With textbook mechanics and natural touch, scouts knew it was only a matter of time before his jumper turned automatic.
Beal shot a rock-solid 38.6 percent from downtown as a rookie. A deeper arc didn't phase Beal; rather, it aided him as a shooter by improving the spacing on the floor and increasing his open looks from the perimeter.
On any ordinary night, Beal remains a consistent threat to pick up double-digit points just by catching and shooting or running action towards the rim.
What's going to propel Beal to an All-Star level in 2013-14 is his improvement in between. His in-between game appears to be a whole lot more polished and refined, from his handle to his shot-creating ability in the mid-range.
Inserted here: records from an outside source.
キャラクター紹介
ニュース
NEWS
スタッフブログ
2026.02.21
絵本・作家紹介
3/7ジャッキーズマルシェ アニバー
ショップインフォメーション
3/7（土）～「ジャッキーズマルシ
He's making adjustments, whether that's pulling up instead of attacking traffic:
Or using a pump fake to free himself up:
He's on track to becoming a more complete scorer—one who can score opportunistically as a go-to guy or as a complementary option. Extremely mature and disciplined, Beal's basketball IQ and shot-making ability allow him to put up points within the flow of the offense, an admirable quality for an offensive-minded 2-guard.
Alongside John Wall, a playmaker who excels at creating scoring chances for teammates, Beal is in nice position to thrive as a sophomore.
By the end of the year, I'm not sure we'll be able to name five shooting guards we'd rather have. Expect around 17-18 points per game from Beal as the Wizards' leading scorer and playoff-run catalyst.